Пришел к выводу, что мне все-таки нужно учиться у Мыльникова. Был у него. Начатые пейзажи – жидко, с нагрузкой. Он сам довольно сух, с «черт знает откуда привязавшейся икотой». Говорит о том, что «что» – нам говорит природа, а «как» – мастера. Дышит ими. Портреты в духе Ван Дейка, – все они начаты очень хорошо, но музейно. Это, мне кажется, не совсем хорошо.
Ему у меня больше всего понравился все-таки этюд «Наблюдение», правдивее остальных (а он в духе скорее передвижников – Сурикова).
Оставил пить чай, в разговоре стал более мягок, т. е. задушевнее.
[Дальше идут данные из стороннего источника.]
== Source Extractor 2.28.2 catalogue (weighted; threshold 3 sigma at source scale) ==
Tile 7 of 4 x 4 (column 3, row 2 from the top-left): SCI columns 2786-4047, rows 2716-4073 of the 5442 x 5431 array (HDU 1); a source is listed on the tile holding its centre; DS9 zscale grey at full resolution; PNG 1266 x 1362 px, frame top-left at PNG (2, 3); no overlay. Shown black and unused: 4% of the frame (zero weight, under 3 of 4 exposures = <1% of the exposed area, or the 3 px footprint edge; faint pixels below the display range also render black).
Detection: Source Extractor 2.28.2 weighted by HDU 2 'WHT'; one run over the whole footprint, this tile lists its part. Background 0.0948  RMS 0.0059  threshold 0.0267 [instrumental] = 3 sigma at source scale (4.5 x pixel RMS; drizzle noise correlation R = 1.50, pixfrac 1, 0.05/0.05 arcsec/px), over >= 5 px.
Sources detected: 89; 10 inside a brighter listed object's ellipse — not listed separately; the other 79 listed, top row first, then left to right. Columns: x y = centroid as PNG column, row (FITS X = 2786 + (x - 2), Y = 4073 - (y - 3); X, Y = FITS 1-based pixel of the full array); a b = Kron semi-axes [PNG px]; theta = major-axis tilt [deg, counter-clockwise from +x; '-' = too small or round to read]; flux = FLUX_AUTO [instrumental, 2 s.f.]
Говорил, что главное – это понимать то, что делается у нас в стране, и помогать этому чем можем – искусством.
Я говорил, «да-да». Мне хочется узнать поглубже его. Либо он мастер, натасканный по Эрмитажу, – и все, либо настоящий художник… «Нет большого мастера, который бы не копировал» – от Репина до Ренуара.
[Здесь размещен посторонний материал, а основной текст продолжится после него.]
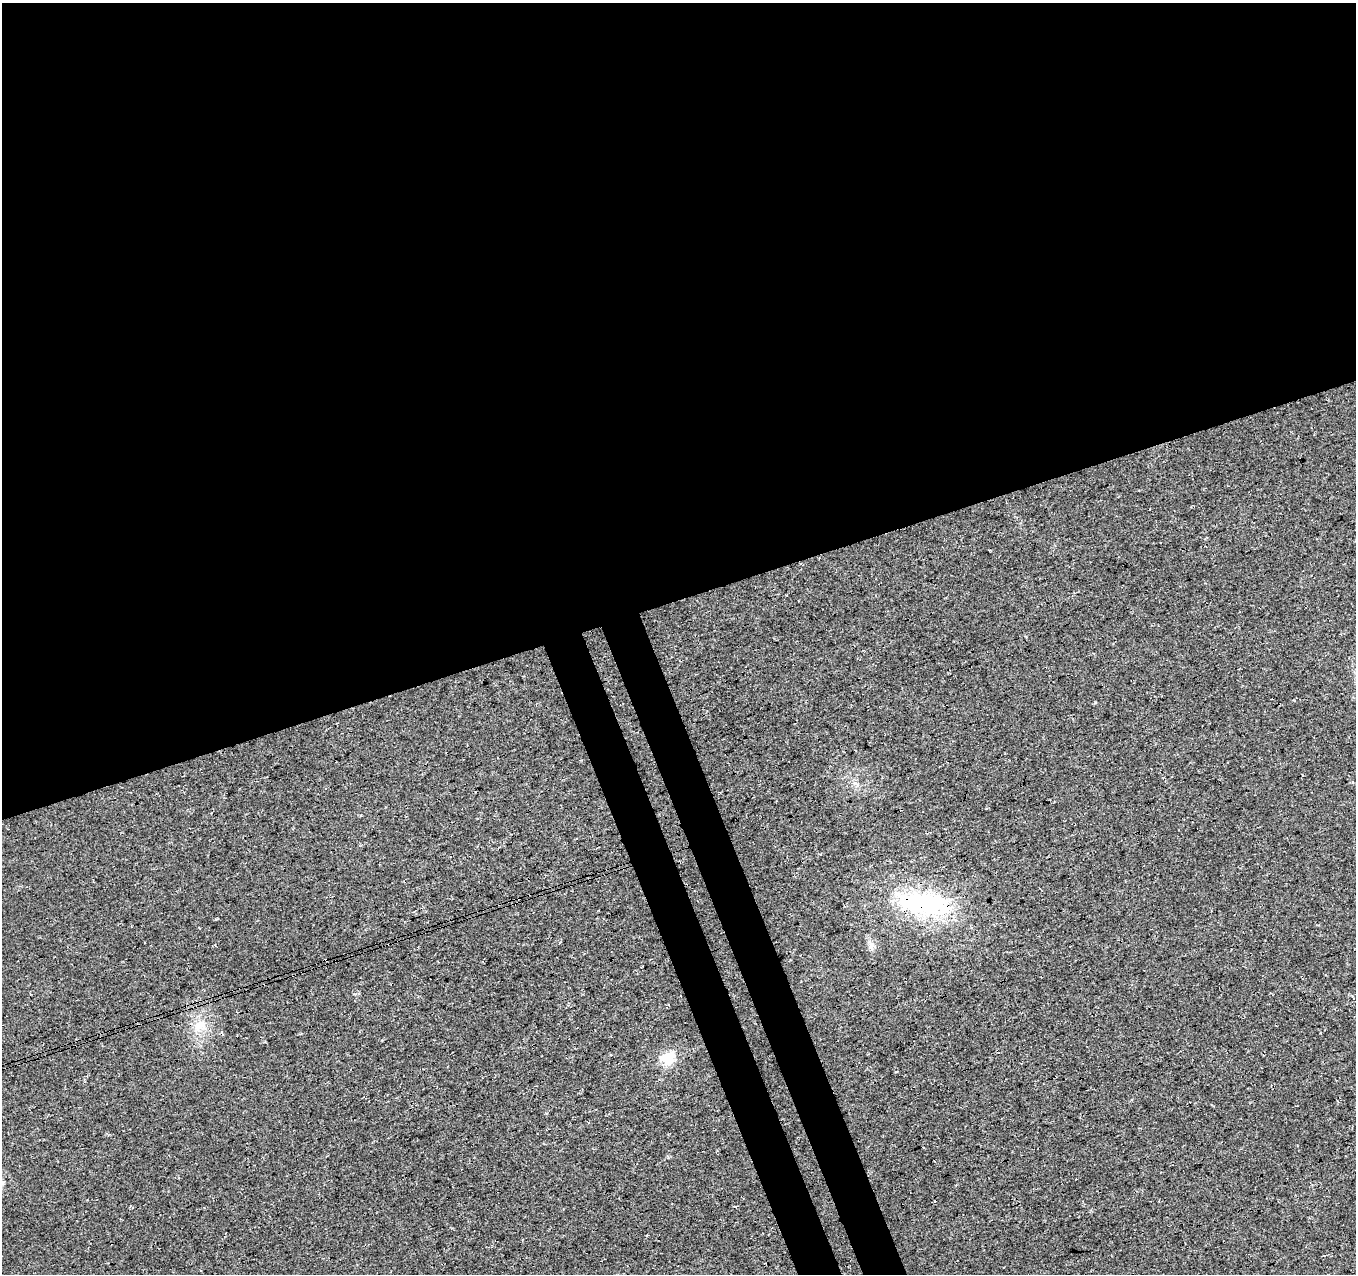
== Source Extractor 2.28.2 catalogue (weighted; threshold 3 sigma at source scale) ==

Жена – балерина. Споры о том, что опыт не передается и т. п. Я говорил, желая растормошить М. Умно-мальчишески рассказывал о себе и т. п. Говорят, что он читает библию. Хочет (вернее, я хочу) сходить в Эрмитаж со мной «как-нибудь». И «как-нибудь» показать свои академические работы…
Помнить одно, главное. Мыльников – Мыльниковым, а мое «я» – художественное и ученическое – должен быть я сам…
Сейчас научиться рисовать. О контурах. Они – все, прав Делакруа.
18 апреля
Утром СХШ. Рисовал и писал, стараясь что-то сделать… Думал о Репине, о непосредственности и о Веласкесе.
Вечером делал композицию – писал немцев с Виктора. При переделке своего немца с движением Виктора почувствовал вдруг радость, прилив сил – попал, попал! Мазал до 9 часов, не обращая внимания на весенние стоны птицы и натурщицы Гали.
Вечер. Пуссен в Академии. Дивный ритм и законченность. Подумать об этом. «Публичка». Гете. «Поэзия и правда». Мне, очевидно, сейчас нужно читать. Или это всегда нужно. Такой покой, такая доброжелательность, такая ясность с образами. У него так непохожа жизнь. Грубо думал: вот его бы в наше время с борьбой за кусок хлеба, в трамвай бы его. «Людям свойственно забывать добро». Но в то же время всего заполняет покой и тихая радость, что я живу.
19 апреля – четверг
Утром СХШ. Писал, ища страсти и забвения, как праздника. Что-то вышло… 8 часов. Дочь Шаляпина (Дом писателей, по протекции Зои Ал. Никитиной).
Слезы иногда вскипали, а сердце щипало. Вот они выразители всего народа – Суриков, Репин, Шаляпин, Горький. Картины Волги сменяли одна другую… А Шаляпина трогательно закончила речь о Волге. В ее каюте грузчик заметил фото «знакомого артиста»… Собравшиеся грузчики просили «написать отцу поклон от казанских грузчиков», которые помнят и любят Шаляпина.